**TASKS TO CARRY OUT**.
- 1) Translate into French the following sentence from the passage on the Kingdom of Heaven: "Jesus could proclaim such a Gospel because the Kingdom was present in the Person of Himself, the King."
- 2) Write the next part of the passage on the Kingdom of Heaven, beginning after its final sentence.

**SOURCE TEXT**.
>>>
The Gospel Jesus preached to Israel from the beginning of His earthly ministry was “the Kingdom of Heaven is at hand”.    “The Kingdom of Heaven is at hand” can be paraphrased as “the promises are fulfilled, the Kingdom is present among you now”.   Jesus could proclaim such a Gospel because the Kingdom was present in the Person of Himself, the King.    He explained to them, however, in His teachings, that His Kingdom was spiritual rather than political and that it was bondage to sin that He came to deliver them and the world from rather than from the Roman Empire.   That He, Jesus, is “the Christ, the Son of the Living God” was the sole article in the very first Christian confession or creed.  This was the confession made by St. Peter in response to a query from the Lord first about Whom His disciples said that He was.   Jesus praised the confession as revelation from His Father in Heaven and declared that He would build His Church upon this rock, then began to explain to His disciples that He would be crucified and rise again the third day.   Later, just before He raised her brother Lazarus, Martha made the same confession as St. Peter in response to Jesus’ asking her whether she believed His assertion that “I am the resurrection, and the life: he that believeth in me, though he were dead, yet shall he live And whosoever liveth and believeth in me shall never die.” (John 11:25-27).   These interactions show that the Christ, the promised King of the House of David, the High Priest after the Order of Melchizedek, the Prophet greater than Moses, was the One Who gives everlasting life to all who believe in Him and that to do so He had to die Himself then rise again.
<<<
**RECORDED INFORMATION**.
>>>
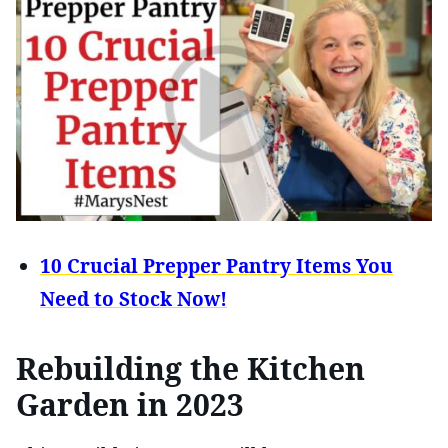
10 Crucial Prepper Pantry Items You
Need to Stock Now!
Rebuilding the Kitchen
Garden in 2023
<<<
**ANSWERS BELOW**.
- 1) Jésus pouvait proclamer un tel Évangile parce que le Royaume était présent en sa propre Personne, celle du Roi.

- 2)
In the confession of St. Peter and Martha, “the Christ” and “the Son of God” are placed in apposition which is a way of saying that the two expressions refer to the same Person without needing an extra word to link or equate them.   In the Psalms of David there are a number of verses in which the LORD speaks to or about the Messiah as His Son.    The Old and New Testaments use the expression “son of God” with several different meaning.   In the book of Job, the “sons of God” who assemble in His court are usually understood to be the angels.  In St. Paul’s sermon at Mars Hill he spoke of all people as being God’s children.   In the Old Testament the nation Israel is sometimes spoken of as God’s son and in the Johannine literature of the New Testament believers in Jesus are said to be children of God.   When either Testament speaks of Jesus, the Christ, as the Son of God, however, He is not spoken of as being One Son among many, but as God’s Only Son.   Similarly, when Jesus speaks of God the Father, He sometimes speaks of Him as His Father and He sometimes speaks of Him to His disciples as “your Father”, but He never speaks of God as “Our Father” so as to make His Sonship identical with that of His disciples.   While the Lord’s Prayer begins with “Our Father” this is not Jesus including Himself with His disciples in “Our” and joining them in a common prayer but prescribing this form of prayer to them.    The way in which Jesus is God’s Son, therefore, is unique to Himself and not shared with any other.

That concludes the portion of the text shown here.